■ ACTIONS TO TAKE
A. For each statement, say yes or no according to the piece on the UTV football results, and quote the deciding words from it: (i) The writer once made something in MS Paint out of boredom in 2009. (ii) New Year's Day is the writer's favorite day of the year. (iii) The writer had company while eating crisps on New Year's Day.
B. Extend the piece on the UTV football results, starting right after its final sentence.

■ EXERCISE TEXT
Do you live on an existential knife edge? Do things in your environment send you spinning into uncontrollably black moods that are difficult to manage? Then you probably feel the same way I do about the Northern Ireland football results on UTV. Enunciated monotonously into every wobbly weekend afternoon of the soul... "Glentoran..........one, Glenavady......null". You want to turn them off, but the remote is nowhere to be found and, like kryptonite, they have already sapped away too much of your life-force to turn the telly off anyway. "Ballymena ...............six,...........Cliftonville............null", every grim, drizzly syllable falls a little heavier on your heart. You wait and hope for reprieve, but it fails to come.
Instead, the UTV weather jingle descends. Down it comes from the Mourne mountains, like a black wave of tormenting angels led by Brian Kennedy, a man whose pipey little voice was designed by Satan himself to inflict random pangs of anguish into th'soul well into th'weeks 'pon hearing its troublesome warblings.
once, when i was bored in 2009, I made this on MS Paint
Yesterday my delicate temperament took a double goolie punch. I was already trying to cope with it being New Year's Day which is my least favourite day of the year. My coping strategy for this was to eat lots of Aldi crisps. It wasn't working. Each crisp whispered shitty things to me as I packed it into my despondent mouth. To make matters worse, I was alone.

■ DATA LISTING
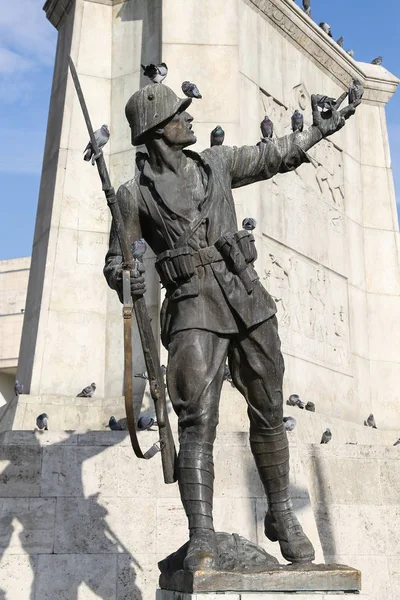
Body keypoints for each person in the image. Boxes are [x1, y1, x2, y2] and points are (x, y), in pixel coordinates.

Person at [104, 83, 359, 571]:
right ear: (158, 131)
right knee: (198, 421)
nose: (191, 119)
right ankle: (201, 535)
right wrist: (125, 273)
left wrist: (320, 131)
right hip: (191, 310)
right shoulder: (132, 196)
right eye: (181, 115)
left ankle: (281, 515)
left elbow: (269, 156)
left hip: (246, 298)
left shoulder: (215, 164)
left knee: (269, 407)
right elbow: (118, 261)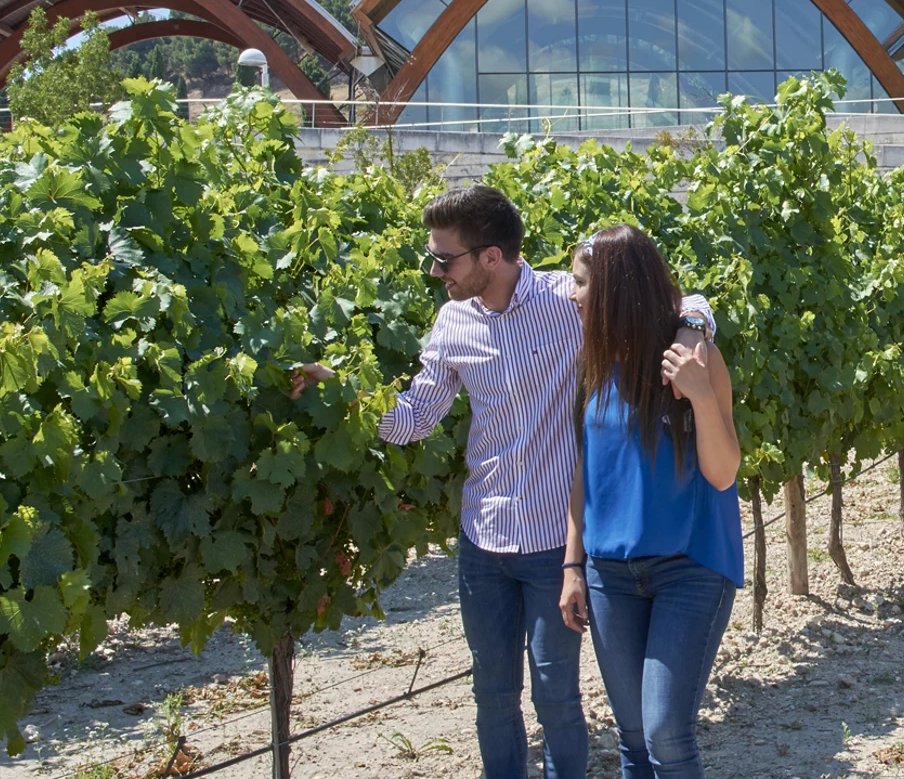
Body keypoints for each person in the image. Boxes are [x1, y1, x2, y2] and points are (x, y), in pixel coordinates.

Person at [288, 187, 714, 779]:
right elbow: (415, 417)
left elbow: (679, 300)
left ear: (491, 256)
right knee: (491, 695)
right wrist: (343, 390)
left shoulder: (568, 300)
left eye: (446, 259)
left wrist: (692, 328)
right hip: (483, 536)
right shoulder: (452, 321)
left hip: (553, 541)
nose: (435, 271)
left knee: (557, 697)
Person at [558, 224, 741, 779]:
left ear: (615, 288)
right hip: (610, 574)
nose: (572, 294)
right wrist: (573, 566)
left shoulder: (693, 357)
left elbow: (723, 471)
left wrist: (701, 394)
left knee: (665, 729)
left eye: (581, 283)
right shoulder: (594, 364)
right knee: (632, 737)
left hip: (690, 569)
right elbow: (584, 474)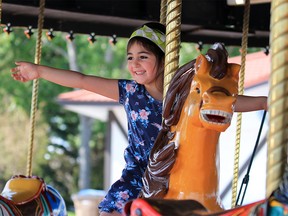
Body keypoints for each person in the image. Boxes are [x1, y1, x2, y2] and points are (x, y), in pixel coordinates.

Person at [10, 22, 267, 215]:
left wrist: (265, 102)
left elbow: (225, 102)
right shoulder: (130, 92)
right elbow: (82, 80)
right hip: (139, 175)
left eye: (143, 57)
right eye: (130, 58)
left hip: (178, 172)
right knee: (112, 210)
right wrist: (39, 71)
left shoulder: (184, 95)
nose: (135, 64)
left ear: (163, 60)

* * *

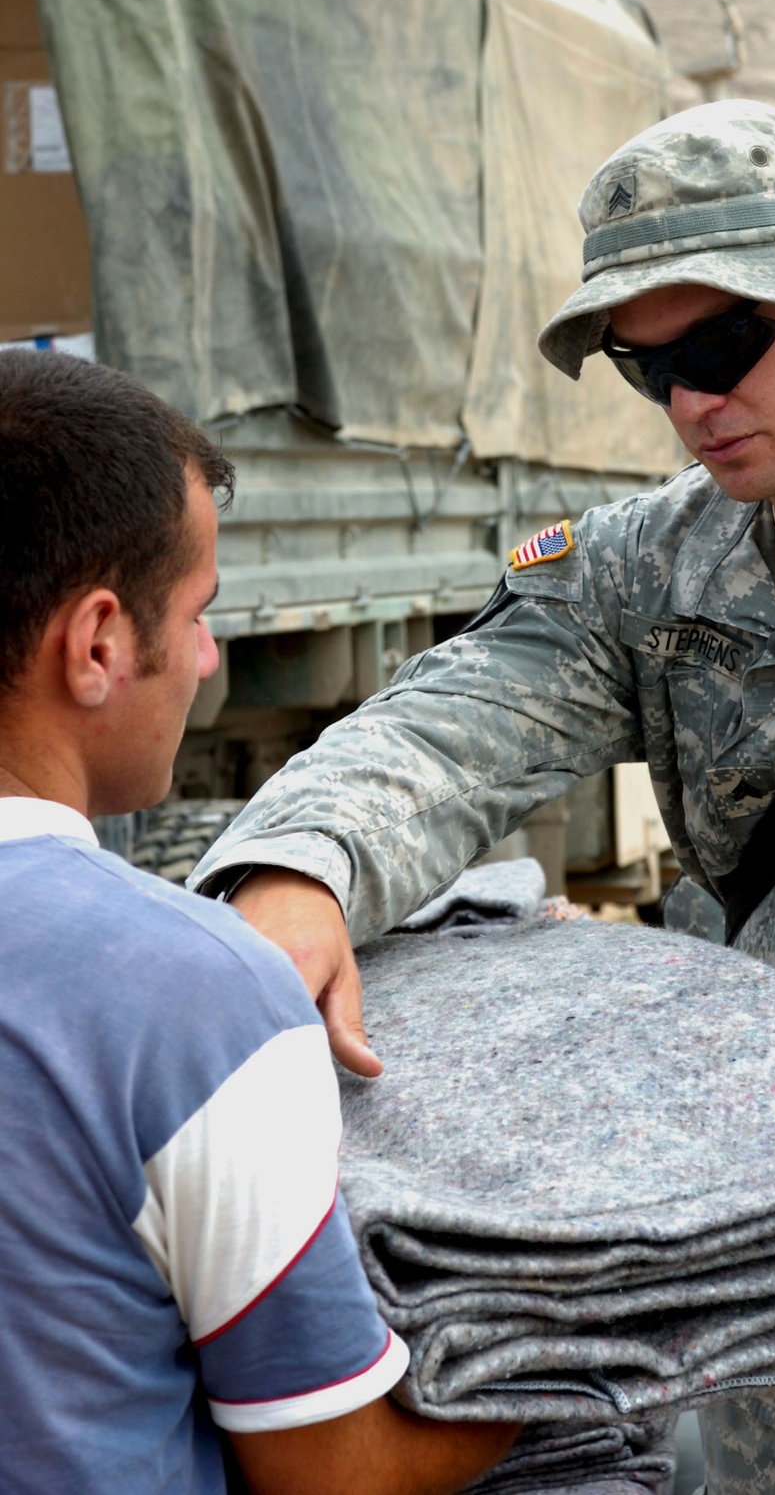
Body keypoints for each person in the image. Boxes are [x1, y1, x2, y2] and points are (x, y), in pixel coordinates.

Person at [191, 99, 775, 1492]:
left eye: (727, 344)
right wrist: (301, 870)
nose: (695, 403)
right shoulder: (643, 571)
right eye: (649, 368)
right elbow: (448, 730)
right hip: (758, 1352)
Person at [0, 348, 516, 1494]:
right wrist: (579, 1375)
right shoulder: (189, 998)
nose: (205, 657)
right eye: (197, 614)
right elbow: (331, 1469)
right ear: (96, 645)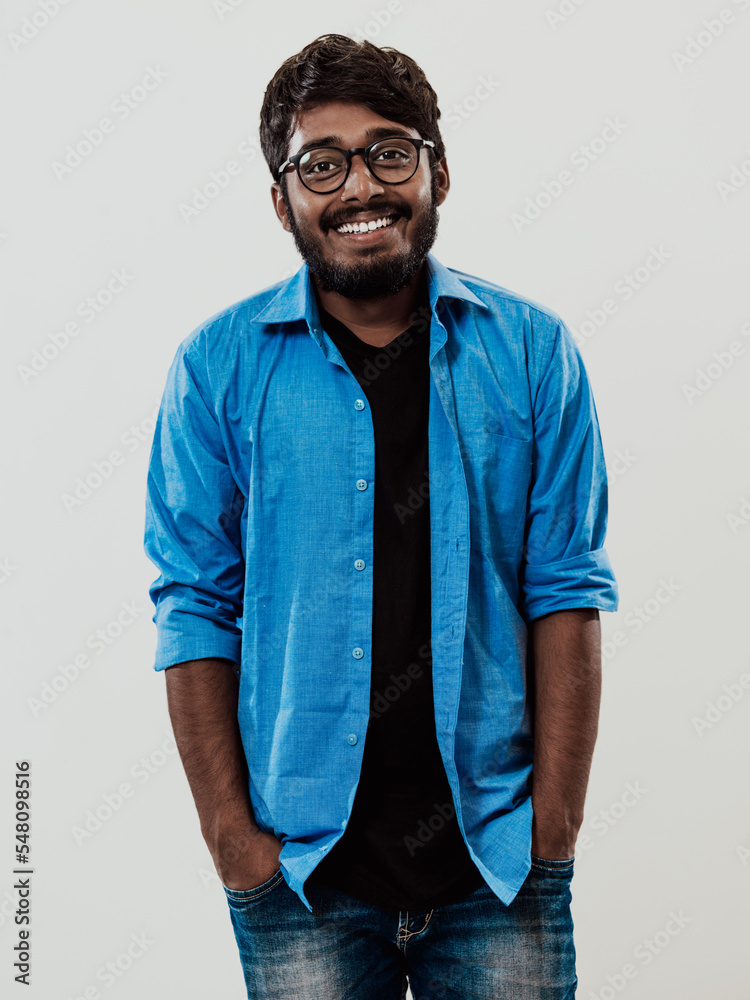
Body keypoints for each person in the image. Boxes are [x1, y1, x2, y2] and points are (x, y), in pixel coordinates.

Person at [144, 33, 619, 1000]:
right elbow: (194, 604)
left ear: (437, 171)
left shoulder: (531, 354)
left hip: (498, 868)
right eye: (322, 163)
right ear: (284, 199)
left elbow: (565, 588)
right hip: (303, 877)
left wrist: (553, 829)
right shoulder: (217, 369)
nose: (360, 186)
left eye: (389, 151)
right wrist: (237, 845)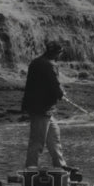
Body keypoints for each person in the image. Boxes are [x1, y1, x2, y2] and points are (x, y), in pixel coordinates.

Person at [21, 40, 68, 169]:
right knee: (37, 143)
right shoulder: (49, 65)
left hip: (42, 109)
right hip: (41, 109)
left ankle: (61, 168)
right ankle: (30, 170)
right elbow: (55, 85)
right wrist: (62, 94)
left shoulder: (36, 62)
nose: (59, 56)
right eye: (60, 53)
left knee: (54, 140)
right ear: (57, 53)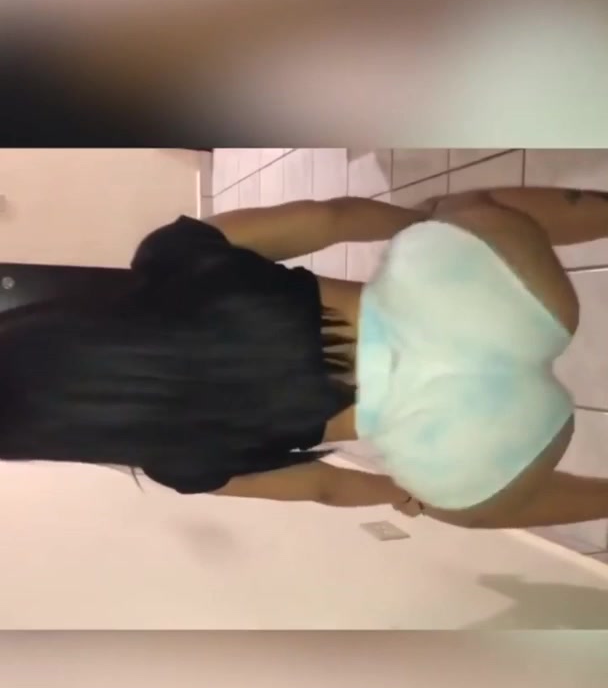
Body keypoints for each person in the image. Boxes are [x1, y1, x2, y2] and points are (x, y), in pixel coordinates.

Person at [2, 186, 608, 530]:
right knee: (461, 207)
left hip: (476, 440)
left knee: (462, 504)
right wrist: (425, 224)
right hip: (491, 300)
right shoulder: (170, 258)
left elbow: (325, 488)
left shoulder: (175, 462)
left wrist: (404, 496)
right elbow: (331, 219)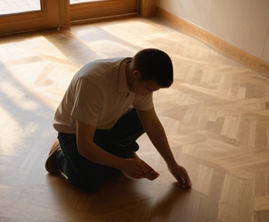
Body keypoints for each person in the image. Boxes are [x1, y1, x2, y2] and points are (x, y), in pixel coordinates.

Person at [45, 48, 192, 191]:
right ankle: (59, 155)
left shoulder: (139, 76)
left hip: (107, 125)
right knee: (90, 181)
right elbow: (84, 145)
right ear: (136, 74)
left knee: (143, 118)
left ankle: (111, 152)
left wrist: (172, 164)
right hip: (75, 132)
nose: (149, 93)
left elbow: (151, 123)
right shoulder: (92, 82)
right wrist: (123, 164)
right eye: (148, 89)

■ SET OF ANSWERS
A.
(i) Yes: "once, when i was bored in 2009, I made this on MS Paint"
(ii) No: "which is my least favourite day of the year"
(iii) No: "To make matters worse, I was alone."

B.
Then the fucking Northern Ireland football results came on. In the next room.
Way too far away to turn them off.
I looked outside.
Rain.
Yip yip hurrah.....happy 2011.
#10 How to Dress Well - Ready for the World
A lotta sorta kinda dark and spooky music came out of the US this year - am I right in saying this? I found it hard to keep up with the developing trend; I thought the spirit of the times was still grappling with 'chillwave' until I heard someone mention the (surely parodic? 'cos if it's not, consider me unsettled) compound word 'rapegaze'. Then the guardian started going on all about stuff being slowed down and called '
drag', and pitchfork was all, like, music's a bit Blair Witch Project in 2k10, and I was, like, shite on a bike, I haven't a fucking clue what the kids are listening to these days. And then I cried a bit. Mostly because I was slicing a shallot on my new Ikea chopping board; but still, they were real wet tears.
So,
kids in the know, are 'How to Dress Well' included in this hastily flung together microgenre? It kind of feels like they should be, on account of a) their album being released in 2010; b) their having some very unsettling
artwork associated with their musical output; c) said musical output sounding like something gaseous emitted from a flooded wine cellar near which I used to lurk as a teenager - yah, it was unaccountably just there on its own, a hole in the ground, in a small forest near my house in Kells; and d) the lead guy's surname being 'Krell'. And Krell sounds like the final demonic mage you might face down in World of Warcraft or some shit.
I'm interested in this whole 'witch-house' thing. I don't know enough about it to go on, but I surely will once I get to my albums list (How to Dress Well will be up there). For now, I'll consider the merits of 'Ready for the World' independent of context.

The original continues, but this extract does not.